### WHAT YOU SHOULD DO
From the material beneath, pull every line with the word "about".

──────────────────────────────

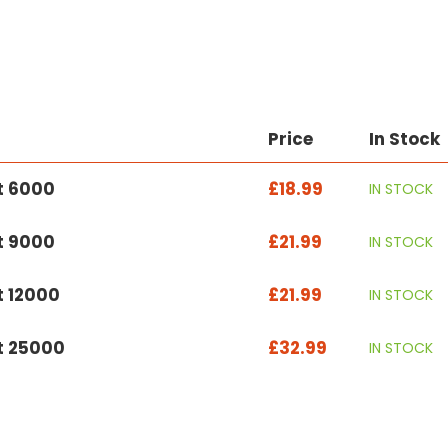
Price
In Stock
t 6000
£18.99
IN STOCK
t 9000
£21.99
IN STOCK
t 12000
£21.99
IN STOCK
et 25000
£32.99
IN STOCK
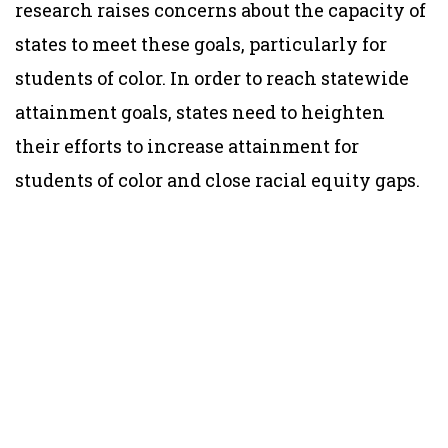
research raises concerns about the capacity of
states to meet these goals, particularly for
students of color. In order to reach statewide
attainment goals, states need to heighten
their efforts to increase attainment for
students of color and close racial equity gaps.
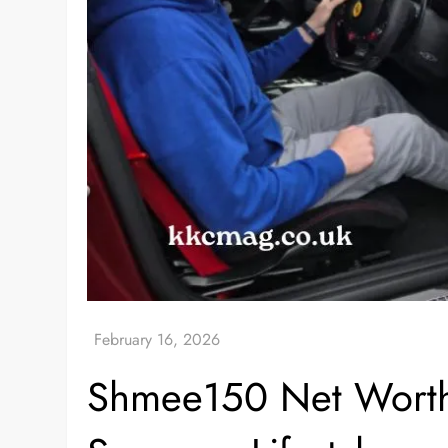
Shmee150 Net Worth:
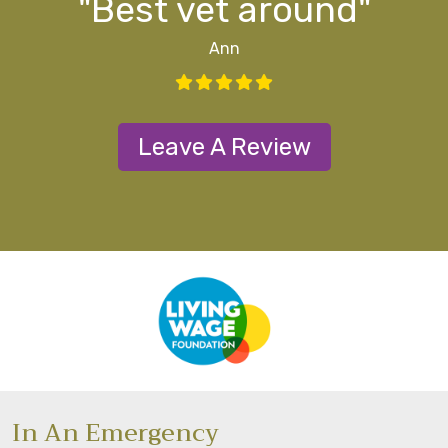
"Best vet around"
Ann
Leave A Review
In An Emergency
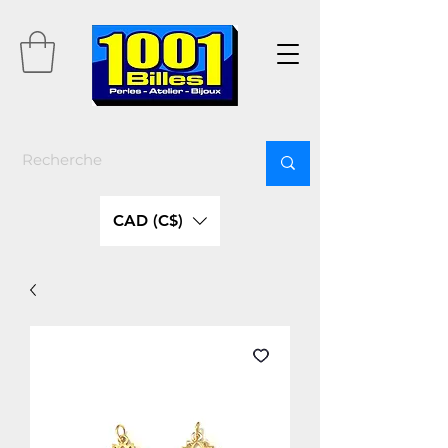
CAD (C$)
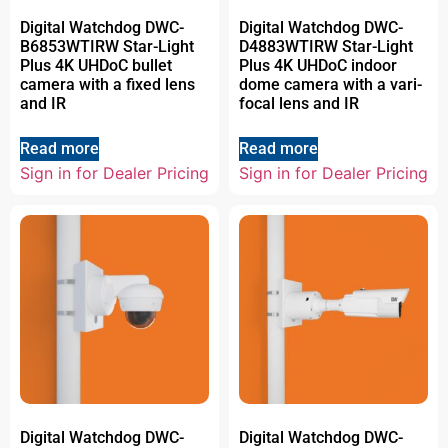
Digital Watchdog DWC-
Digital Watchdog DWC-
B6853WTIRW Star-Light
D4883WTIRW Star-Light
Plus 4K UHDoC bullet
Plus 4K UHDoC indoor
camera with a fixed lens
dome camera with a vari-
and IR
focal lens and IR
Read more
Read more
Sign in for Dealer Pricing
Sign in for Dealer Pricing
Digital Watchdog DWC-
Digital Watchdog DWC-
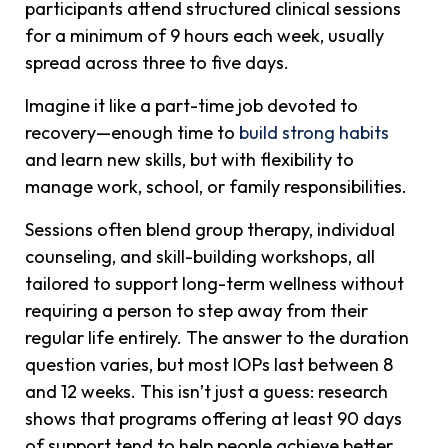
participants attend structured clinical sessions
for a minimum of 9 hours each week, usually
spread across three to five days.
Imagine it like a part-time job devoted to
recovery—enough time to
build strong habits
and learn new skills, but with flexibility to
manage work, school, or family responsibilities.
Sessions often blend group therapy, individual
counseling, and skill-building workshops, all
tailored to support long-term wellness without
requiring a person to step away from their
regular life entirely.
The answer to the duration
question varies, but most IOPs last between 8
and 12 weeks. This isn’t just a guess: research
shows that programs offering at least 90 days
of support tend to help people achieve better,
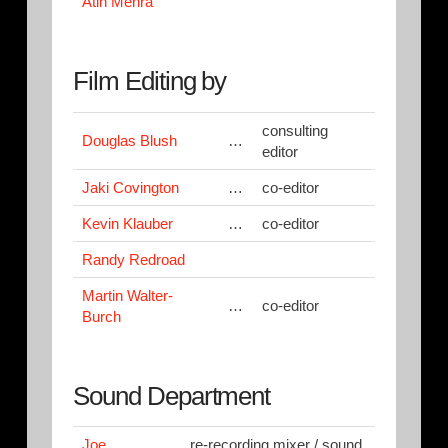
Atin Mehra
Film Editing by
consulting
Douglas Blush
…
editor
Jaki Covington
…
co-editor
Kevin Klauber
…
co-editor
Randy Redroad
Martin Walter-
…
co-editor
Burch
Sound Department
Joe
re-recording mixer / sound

──────────────────────────────

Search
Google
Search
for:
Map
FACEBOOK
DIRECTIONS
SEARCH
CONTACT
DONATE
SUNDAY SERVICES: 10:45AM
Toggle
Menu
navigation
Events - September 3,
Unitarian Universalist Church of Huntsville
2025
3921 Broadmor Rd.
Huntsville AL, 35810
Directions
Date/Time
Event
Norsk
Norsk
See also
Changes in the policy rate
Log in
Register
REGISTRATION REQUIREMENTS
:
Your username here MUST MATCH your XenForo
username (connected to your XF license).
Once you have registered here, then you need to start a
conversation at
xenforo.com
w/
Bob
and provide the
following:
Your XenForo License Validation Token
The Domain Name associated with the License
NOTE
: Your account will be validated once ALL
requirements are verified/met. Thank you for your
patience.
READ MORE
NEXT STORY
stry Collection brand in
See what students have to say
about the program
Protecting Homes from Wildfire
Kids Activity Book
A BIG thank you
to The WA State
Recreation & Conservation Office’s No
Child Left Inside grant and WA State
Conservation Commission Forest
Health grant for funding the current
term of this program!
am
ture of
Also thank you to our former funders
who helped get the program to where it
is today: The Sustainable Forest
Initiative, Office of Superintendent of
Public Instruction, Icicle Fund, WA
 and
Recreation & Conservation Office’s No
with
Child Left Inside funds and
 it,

──────────────────────────────

### RESPONSE BOX
research raises concerns about the capacity of
about the program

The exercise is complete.